Huskies primed to make their run in Pac-10 Conference



 (The Spokesman-Review)

LOS ANGELES — They were the ones to hand Stanford its first loss of the season last year, the ones who won 13 out of 14 conference games to sprint from last place in the Pac-10 to the NCAA Tournament.

It’s a good time to be the Washington Huskies, and head coach Lorenzo Romar knows it.

“It would be disappointing not to take advantage of the table being set for us to make a move this year,” Romar said Thursday after his team was picked to finish second in the preseason media poll and was the only team aside from Arizona to receive first-place votes. “You don’t have that luxury that often as a coach to have an experienced group that’s battle-tested.”

The Huskies do have the rare advantage of returning all five starters from last season, and they lose just more than eight points of scoring per game on a team that averaged 82. And they also beat Arizona in all three matchups last season, prompting Wildcats head coach Lute Olson to tab the Huskies as the team to beat this year.

“When the best looks at someone else as being the one in the way of being the best, then you’ve got something going,” Romar said. “We have a team that has more upperclassmen and more experience. We hope that this will pay dividends for us.”

That 19-12 mark last year — one that included a first-round tournament loss to UAB — was a breakout for the Huskies, who hadn’t won more than 11 games in a season for the previous four years. But Romar, utilizing an undersized but athletic lineup, has Washington playing an up-tempo style of basketball that helped him win a national championship as an assistant coach at UCLA in 1995.

None of the Huskies’ starters is taller than 6-foot-8, but all five of them are capable of success on different parts of the floor, a trait not many teams in college basketball can boast.

“It’s something that is underestimated, when you have five guys that can all make plays from any position on the floor.
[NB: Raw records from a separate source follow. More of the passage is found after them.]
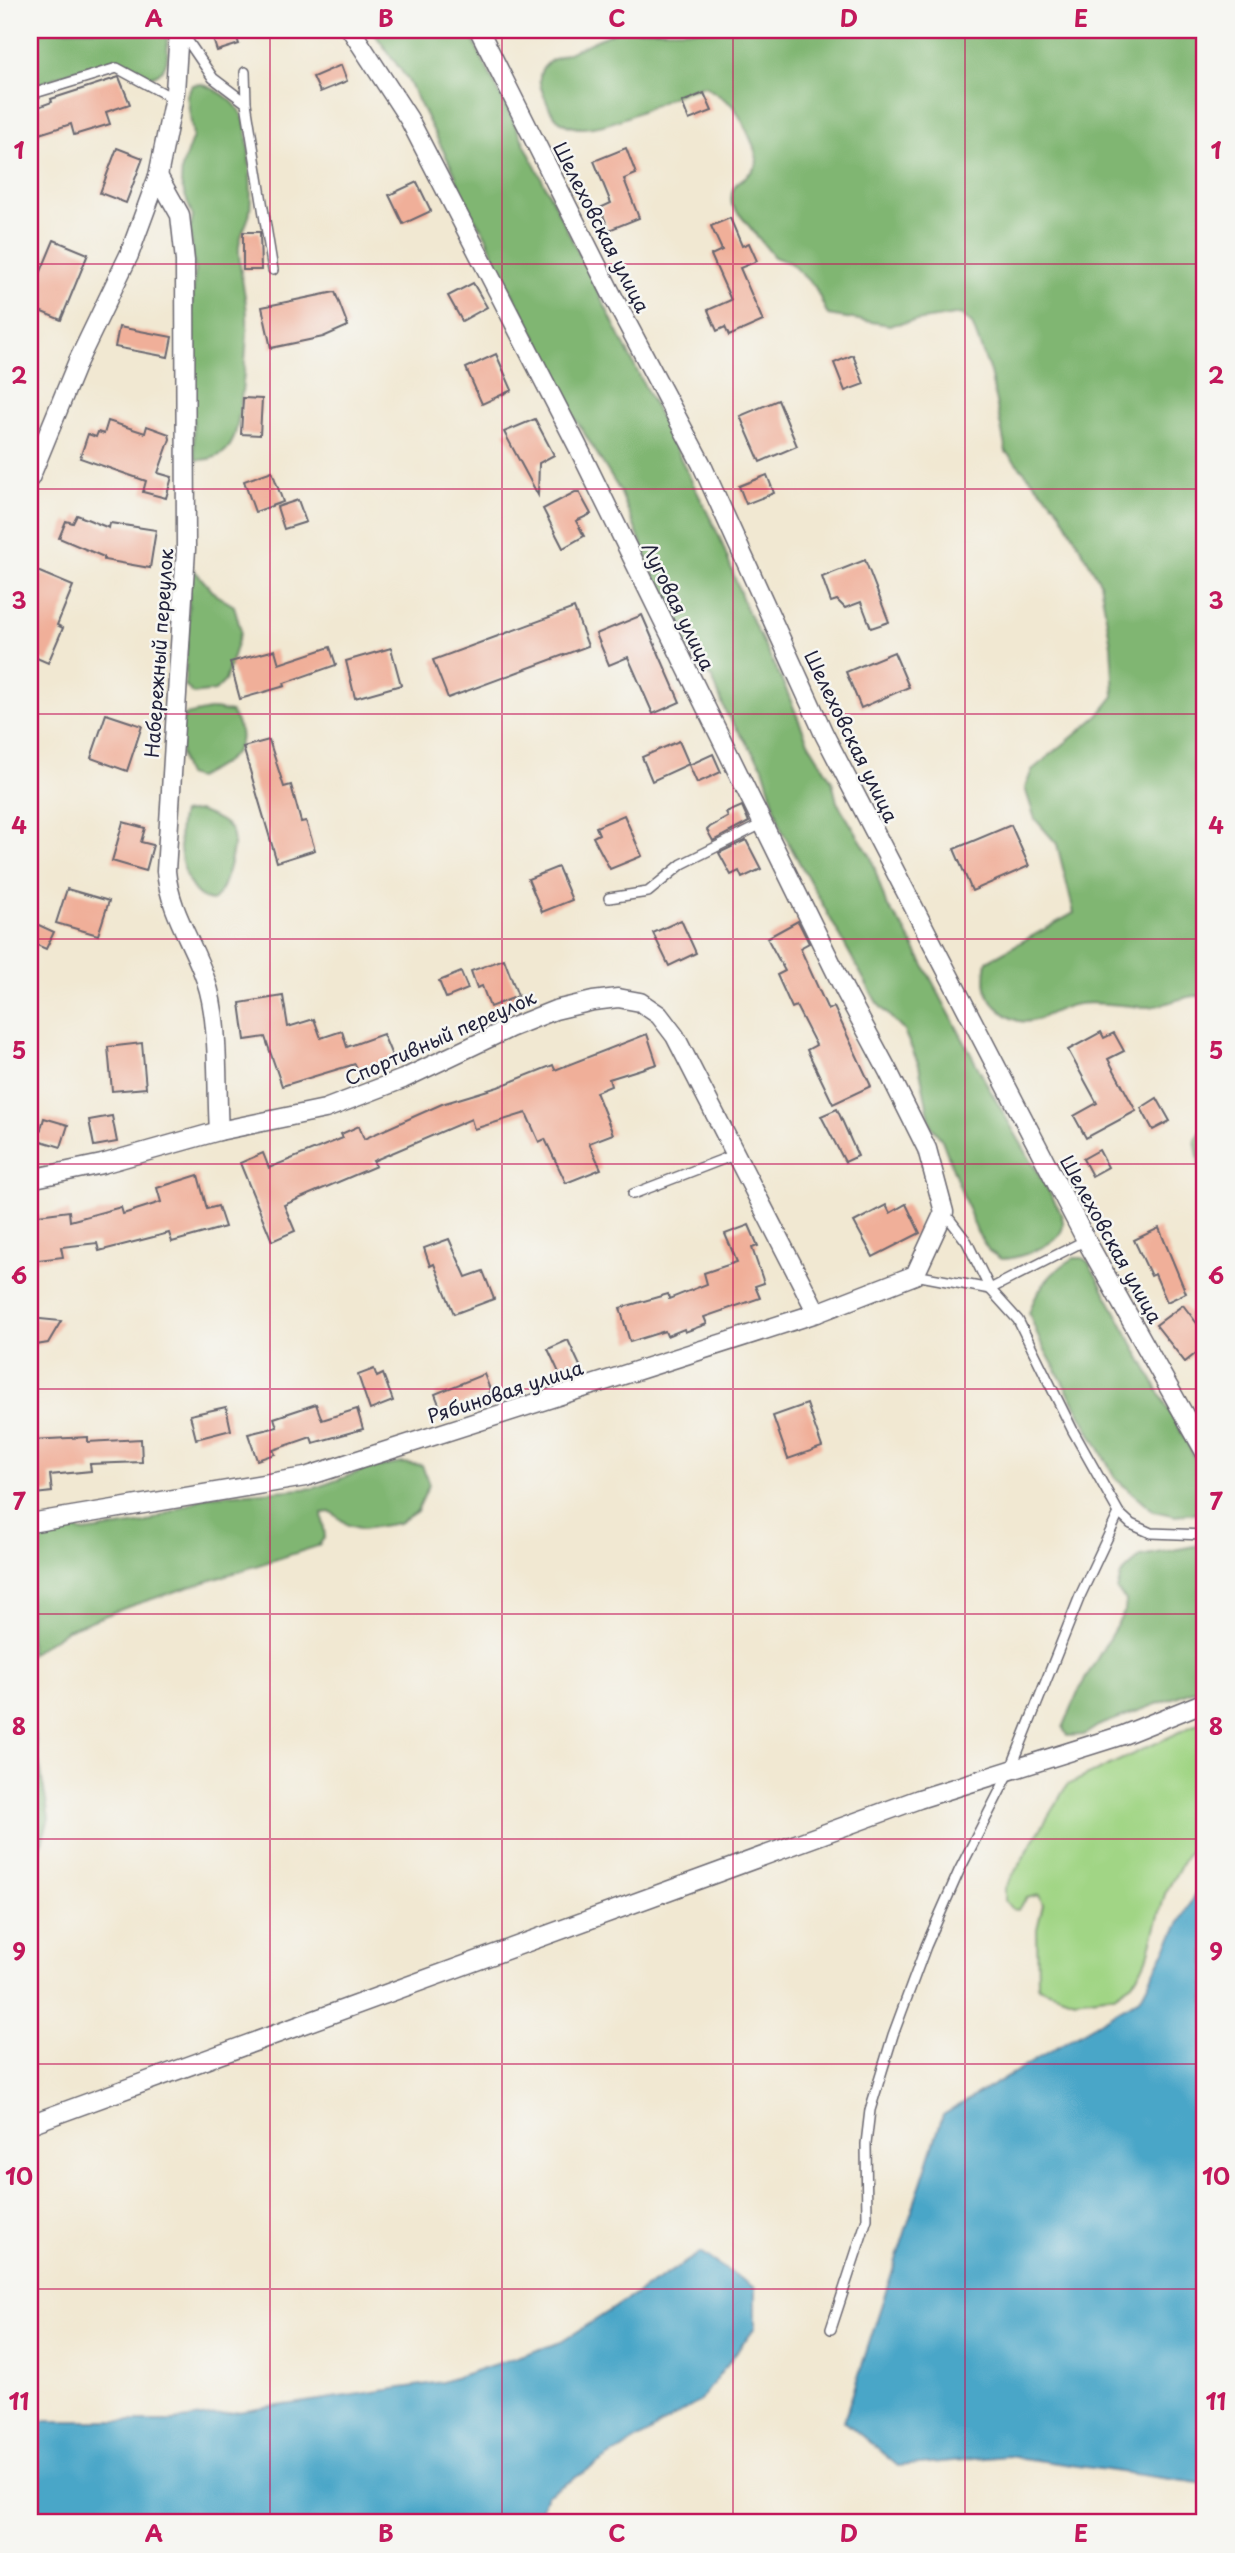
<svg xmlns="http://www.w3.org/2000/svg" width="1235" height="2553" font-family="'Playpen Sans',sans-serif">
  <style>
    .green { fill: #a1d585; stroke: #627c60; stroke-width: 2 }
    .forest { fill: #80b672; stroke: #516c56; stroke-width: 2 }
    .water { fill: #49a6c8; stroke: #366482; stroke-width: 2 }
    .building { fill: #f0af99 }
    .lines { fill: none; stroke-linecap: round; stroke-linejoin: round }
    .lane-casing { stroke: #6a6770; stroke-width: 12 }
    .street-casing { stroke: #6a6770; stroke-width: 21 }
    .lane { stroke: #fff; stroke-width: 9 }
    .street { stroke: #fff; stroke-width: 18 }
    .grid { fill: none; stroke: #c2185b; stroke-width: 2; stroke-opacity: 0.55 }
    .labels { text-anchor: middle; dominant-baseline: central; stroke-width: 5; stroke-linejoin: round; paint-order: stroke }
    .street-label { font-size: 19px; fill: #22223b; stroke: #f6f6f2 }
    .neatline { fill: none; stroke: #c2185b; stroke-width: 2.5 }
    .grid-label { font-size: 23px; text-anchor: middle; font-weight: bold; fill: #c2185b }
  </style>
  <rect width="100%" height="100%" fill="#f6f6f2"/>
  <filter id="ink" filterUnits="userSpaceOnUse"><feTurbulence type="fractalNoise" baseFrequency=".0143" numOctaves="2"/><feDisplacementMap in="SourceGraphic" scale="14" xChannelSelector="R" yChannelSelector="G"/><feConvolveMatrix kernelMatrix="1 2 1 2 8 2 1 2 1" color-interpolation-filters="sRGB"/></filter>
  <filter id="wash" filterUnits="userSpaceOnUse"><feTurbulence type="fractalNoise" baseFrequency=".00686" numOctaves="4" result="noise"/><feDisplacementMap in="SourceGraphic" scale="28" xChannelSelector="R" yChannelSelector="G"/><feGaussianBlur stdDeviation="1.57" result="paint"/><feColorMatrix in="noise" values="0 0 0 0 0 0 0 0 0 0 0 0 0 0 0 0 0 1.4 0 .05"/><feComposite in="paint" operator="in"/></filter>
  <g filter="url(#wash)">
    <rect width="100%" height="100%" fill="#f1e8d2"/>
    <path class="green" d="M1205,1720V1832L1186,1856L1165,1894L1147,1959L1132,1983L1114,1995L1074,2000L1038,1987L1037,1929L1043,1904L1039,1895L1027,1898L1018,1909L1011,1908L1005,1901V1888L1067,1785Z"/>
    <g class="forest">
      <path d="M51,30H166C168,48 172,73 149,77C110,48 69,73 30,88V35Z"/>
      <path d="M372,30H468L720,538L745,606L785,687L808,742L832,781L837,802L871,857L886,904L905,930L990,1090L1059,1209C1061,1214 1064,1221 1063,1226C1061,1244 1017,1260 1001,1259L989,1251L977,1232L942,1140L931,1126L919,1065L904,1031L877,1003L782,831L763,767L726,713L713,680L692,655L675,626L620,491L570,410L558,378L500,271L486,236L464,202L454,172L408,80Z"/>
      <path d="M619,30H1205V996C1184,994 1168,1006 1148,1007C1125,1007 1101,1001 1078,1004C1043,1009 1029,1040 996,1006C983,992 984,979 987,961L1074,913L1057,844L1035,819L1025,788L1032,770L1098,716L1114,696L1111,645L1100,582L1058,508L1006,452L990,372L972,324L961,314L890,325L828,315L815,287L790,263L774,257L732,205C728,178 747,183 756,165C761,155 739,113 732,105C724,98 713,92 705,86C664,91 573,164 548,105C543,92 536,83 542,69L550,61Z"/>
      <path d="M201,84C219,90 237,101 244,120C249,133 253,202 249,216C246,227 240,234 239,246C238,269 246,292 247,315C248,336 241,425 232,442C225,456 211,460 197,460L194,452L191,312L195,272L190,230L193,217L181,184L182,167L193,136L187,95L192,85Z"/>
      <path d="M194,570L216,595L234,606L241,631L225,681L215,691L193,694L185,685L190,572Z"/>
      <path d="M214,709L231,712C257,749 226,762 197,778L187,775C179,760 178,731 185,715Z"/>
      <path d="M199,811C210,816 226,820 232,832C237,845 224,894 212,901C181,896 175,838 182,813Z"/>
      <path d="M1205,1126V1178L1201,1172L1195,1140Z"/>
      <path d="M1074,1258H1083L1089,1263L1202,1471L1205,1481V1511L1176,1516L1154,1511L1116,1479L1039,1339L1029,1313C1037,1288 1051,1271 1074,1258Z"/>
      <path d="M403,1463L422,1465L429,1485L417,1511L399,1523L363,1529L348,1525L331,1512L322,1513L325,1537L318,1546L130,1606L67,1630L30,1654V1533L63,1526L84,1532L145,1523L208,1496L315,1488L367,1469Z"/>
      <path d="M1205,1544V1686L1098,1726L1084,1735L1067,1736L1063,1728L1080,1688L1125,1611L1126,1600L1117,1591L1121,1575L1141,1556Z"/>
      <path d="M30,1727L34,1732L49,1818L30,1885Z"/>
    </g>
    <g class="water">
      <path d="M1205,1874V2484L1007,2456L898,2466L844,2421L943,2115L1141,1997Z"/>
      <path d="M700,2253L755,2288V2327L700,2401L547,2495L535,2523H30V2421H175L442,2382L561,2342Z"/>
    </g>
    <g id="blocks">
      <g class="building">
        <path d="M210,30H234L239,44L217,51Z"/>
        <path d="M341,65L347,81L320,92L313,77Z"/>
        <path d="M119,77L130,104L106,112L110,124L74,135L71,124L30,137V110L52,102L51,99Z"/>
        <path d="M704,93L712,111L689,120L682,102Z"/>
        <path d="M117,148L143,158L126,203L100,193Z"/>
        <path d="M626,148L636,174L624,179L639,218L609,230L600,208L611,203L594,161Z"/>
        <path d="M417,182L431,211L403,224L389,195Z"/>
        <path d="M730,218L742,246L749,243L757,261L740,268L763,321L729,336L725,327L717,331L708,310L731,300L711,255L722,250L711,226Z"/>
        <path d="M243,232H260L261,270H243Z"/>
        <path d="M54,240L88,254L61,320L30,307V298Z"/>
        <path d="M473,283L487,307L462,321L448,296Z"/>
        <path d="M335,292L348,326L323,337L271,348L262,307Z"/>
        <path d="M119,327L172,337L168,357L115,347Z"/>
        <path d="M496,354L512,390L482,404L466,368Z"/>
        <path d="M853,355L864,384L845,391L834,363Z"/>
        <path d="M243,398L262,399L260,435L241,434Z"/>
        <path d="M778,400L797,446L760,462L740,416Z"/>
        <path d="M535,419L554,455L539,463L538,495L504,432Z"/>
        <path d="M108,421L145,433L147,426L169,434L170,439L158,473L172,477L166,498L143,492L146,481L80,458L88,434L96,437L98,432L104,434Z"/>
        <path d="M272,471L283,502L255,512L244,481Z"/>
        <path d="M767,475L774,493L746,504L739,486Z"/>
        <path d="M575,492H579L591,514L576,521L584,536L563,548L543,509Z"/>
        <path d="M298,500L306,522L284,529L277,507Z"/>
        <path d="M77,515L109,528L110,523L156,530L150,568L104,560V557L59,538L66,521L73,523Z"/>
        <path d="M865,560L889,622L871,628L861,602L845,608L837,600L831,602L822,577Z"/>
        <path d="M30,568L73,586L57,625L63,628L48,663L30,655Z"/>
        <path d="M574,608L588,646L448,698L433,660Z"/>
        <path d="M642,615L680,702L653,714L628,657L609,665L596,634Z"/>
        <path d="M330,647L336,665L284,683L285,686L240,699L230,662L275,650L279,664Z"/>
        <path d="M391,648L401,685L355,698L346,661Z"/>
        <path d="M894,652L909,687L861,708L846,672Z"/>
        <path d="M106,714L142,726L127,771L91,758Z"/>
        <path d="M269,740L284,787L291,785L301,822L306,821L315,850L277,862L243,747Z"/>
        <path d="M679,741L689,764L652,781L642,757Z"/>
        <path d="M713,754L721,772L697,783L689,765Z"/>
        <path d="M742,806L749,822L713,841L707,830L710,827L728,817L726,813Z"/>
        <path d="M624,815L642,856L610,869L593,837L599,834L596,827Z"/>
        <path d="M123,822L145,828L141,842L153,845L146,871L112,861Z"/>
        <path d="M1011,825L1029,866L972,891L954,849Z"/>
        <path d="M746,840L761,869L742,878L739,871L731,875L719,853Z"/>
        <path d="M558,867L572,900L542,912L528,879Z"/>
        <path d="M67,889L109,901L98,935L56,923Z"/>
        <path d="M681,920L696,953L669,966L653,933Z"/>
        <path d="M30,921L54,932L46,949L30,942Z"/>
        <path d="M798,921L809,943L800,948L828,1010L834,1007L871,1086L833,1104L807,1050L816,1045L796,1006L792,1008L777,975L785,971L767,938Z"/>
        <path d="M504,959L518,996L490,1007L482,986L477,988L471,971Z"/>
        <path d="M461,972L468,989L446,998L439,981Z"/>
        <path d="M283,996L288,1027L314,1019L321,1038L342,1031L347,1047L383,1034L393,1058L358,1072L355,1064L282,1086L265,1037L245,1040L240,1003Z"/>
        <path d="M1101,1032L1104,1038L1114,1033L1124,1051L1108,1059L1136,1111L1086,1138L1074,1116L1097,1103L1068,1050Z"/>
        <path d="M647,1034L657,1064L609,1079L611,1086L596,1092L613,1134L589,1143L601,1169L566,1183L545,1139L539,1142L526,1113L474,1129L471,1119L373,1161L376,1166L284,1205L295,1231L272,1241L240,1163L263,1153L269,1168L343,1138L341,1134L359,1126L364,1139L442,1104L498,1087L553,1065L555,1070Z"/>
        <path d="M142,1043L146,1088L112,1091L108,1047Z"/>
        <path d="M1157,1098L1170,1121L1153,1130L1141,1108Z"/>
        <path d="M837,1109L858,1156L845,1162L821,1116Z"/>
        <path d="M112,1116L117,1142L94,1146L89,1120Z"/>
        <path d="M44,1118L68,1125L61,1147L38,1140Z"/>
        <path d="M1099,1150L1108,1167L1092,1176L1083,1159Z"/>
        <path d="M198,1175L207,1209L218,1206L225,1227L172,1242L169,1233L99,1251L97,1243L61,1247L63,1257L30,1261V1216L69,1211L70,1221L121,1207L123,1214L161,1202L157,1188Z"/>
        <path d="M906,1204L920,1233L873,1257L854,1222L886,1205L890,1213Z"/>
        <path d="M749,1225L758,1246L752,1248L764,1283L755,1286L760,1298L704,1317L707,1324L685,1332L684,1329L667,1336L665,1331L630,1342L620,1308L668,1294L669,1299L707,1284L704,1273L737,1262L725,1234Z"/>
        <path d="M1159,1228L1186,1293L1167,1302L1155,1274L1151,1276L1134,1240Z"/>
        <path d="M449,1239L466,1277L483,1271L494,1299L454,1314L434,1264L430,1266L424,1248Z"/>
        <path d="M1183,1305L1205,1334V1346L1185,1362L1156,1325Z"/>
        <path d="M30,1318L61,1321L48,1343L30,1346Z"/>
        <path d="M568,1340L581,1368L561,1377L548,1349Z"/>
        <path d="M374,1369L377,1377L383,1374L393,1401L370,1410L358,1375Z"/>
        <path d="M484,1374L491,1392L442,1412L435,1394Z"/>
        <path d="M316,1404L322,1420L357,1409L363,1429L313,1443L311,1437L273,1450L275,1454L257,1460L248,1434L277,1427L274,1418Z"/>
        <path d="M807,1404L822,1447L788,1459L773,1416Z"/>
        <path d="M226,1407L231,1430L196,1439L190,1415Z"/>
        <path d="M88,1437V1442L141,1439L142,1462L90,1464L91,1471L50,1475L52,1492L35,1494L32,1474H30V1440Z"/>
      </g>
    </g>
  </g>
  <g filter="url(#ink)">
    <use href="#blocks" fill-opacity="0" stroke="#6a6770" stroke-width="2"/>
    <g class="lines">
      <defs>
        <g id="lane">
          <path d="M181,31L213,78L246,103L273,270"/>
          <path d="M245,72L246,103"/>
          <path d="M35,93L117,68L174,99"/>
          <path d="M609,898L648,892L682,864L762,824"/>
          <path d="M633,1194L734,1155"/>
          <path d="M944,1212L967,1242L990,1289L1018,1320L1073,1431L1119,1513L1131,1524L1151,1533L1205,1535"/>
          <path d="M915,1275L990,1289L1086,1240"/>
          <path d="M831,2329L867,2219L866,2144L870,2110L893,2035L926,1946L959,1871L1010,1771L1080,1596L1119,1513"/>
        </g>
        <g id="street">
          <path d="M479,30L611,293L701,463L824,734L1086,1240L1205,1452"/>
          <path d="M158,176L180,215L185,261L186,549L166,871C170,913 193,942 206,981C220,1021 216,1087 219,1131"/>
          <path d="M30,478L78,361L129,255L158,176L175,92L179,30"/>
          <path d="M30,1179L102,1164L219,1131L325,1109L403,1079L510,1028L555,1010L593,1001L618,998L640,1002L659,1015L675,1036L817,1313"/>
          <path d="M30,1523L305,1477L817,1313L915,1275L944,1212L927,1149L888,1071L844,989L577,445L409,119L351,30"/>
          <path d="M30,2124L919,1799L1123,1735L1205,1702"/>
        </g>
      </defs>
      <use href="#lane" class="lane-casing"/>
      <use href="#street" class="street-casing"/>
      <use href="#lane" class="lane"/>
      <use href="#street" class="street"/>
    </g>
  </g>
  <path class="grid" d="M270,30V2523M502,30V2523M733,30V2523M965,30V2523M30,264H1205M30,489H1205M30,714H1205M30,939H1205M30,1164H1205M30,1389H1205M30,1614H1205M30,1839H1205M30,2064H1205M30,2289H1205"/>
  <g class="labels">
    <g class="street-label">
      <text transform="translate(602 227) rotate(63)">Шелеховская улица</text>
      <text transform="translate(679 606) rotate(64)">Луговая улица</text>
      <text transform="translate(158 653) rotate(-86)">Набережный переулок</text>
      <text transform="translate(852 736) rotate(64)">Шелеховская улица</text>
      <text transform="translate(440 1037) rotate(-24)">Спортивный переулок</text>
      <text transform="translate(1112 1239) rotate(61)">Шелеховская улица</text>
      <text transform="translate(505 1391) rotate(-18)">Рябиновая улица</text>
    </g>
  </g>
  <rect width="1235" height="2553" fill="none" stroke="#f6f6f2" stroke-width="77"/>
  <rect x="38" y="38" width="1158" height="2476" class="neatline"/>
  <g class="grid-label">
    <text x="154" y="27">A</text>
    <text x="386" y="27">B</text>
    <text x="617" y="27">C</text>
    <text x="849" y="27">D</text>
    <text x="1081" y="27">E</text>
    <text x="19" y="159">1</text>
    <text x="1216" y="159">1</text>
    <text x="19" y="384">2</text>
    <text x="1216" y="384">2</text>
    <text x="19" y="609">3</text>
    <text x="1216" y="609">3</text>
    <text x="19" y="834">4</text>
    <text x="1216" y="834">4</text>
    <text x="19" y="1059">5</text>
    <text x="1216" y="1059">5</text>
    <text x="19" y="1284">6</text>
    <text x="1216" y="1284">6</text>
    <text x="19" y="1510">7</text>
    <text x="1216" y="1510">7</text>
    <text x="19" y="1735">8</text>
    <text x="1216" y="1735">8</text>
    <text x="19" y="1960">9</text>
    <text x="1216" y="1960">9</text>
    <text x="19" y="2185">10</text>
    <text x="1216" y="2185">10</text>
    <text x="19" y="2410">11</text>
    <text x="1216" y="2410">11</text>
    <text x="154" y="2542">A</text>
    <text x="386" y="2542">B</text>
    <text x="617" y="2542">C</text>
    <text x="849" y="2542">D</text>
    <text x="1081" y="2542">E</text>
  </g>
</svg>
It makes you a little more difficult to defend,” Romar said. “That’s how we won at UCLA. In ‘95, when we won the championship, we had a lot of guys with versatility.”

Of course, the most exciting player on the Husky roster is nowhere near 6-foot-8. Diminutive point guard Nate Robinson, generously tabbed by Washington as 5-foot-9, flirted with the NBA draft after his sophomore season only to return to Seattle this fall for at least one more year.

Robinson’s flair for the dramatic has the Huskies looking like one of the nation’s most exciting teams to watch.

“All the hype, it really doesn’t matter as long as you play hard,” Robinson said. “It means a lot to me and it means the world to my team for me to have a good season. Me having a good year is going to help my teammates have a great year.

“We’re going to bring it every game. We want everyone to know that we’re here and we want to win as many games (as we can) and we want to destroy every team.”

The Huskies do find themselves in the unfamiliar position of being a favorite this year, a title that adds plenty of pressure. But Romar said that he thinks his group of players, a loose, free-wheeling bunch, can overcome the added burden by relying on the struggles of the past as inspiration. If he’s right, then the Huskies could be at the forefront of a conference looking for a resurgence after a disappointing year.

“It doesn’t give us a free ticket to the NCAA Tournament, but it does show progress,” Romar said.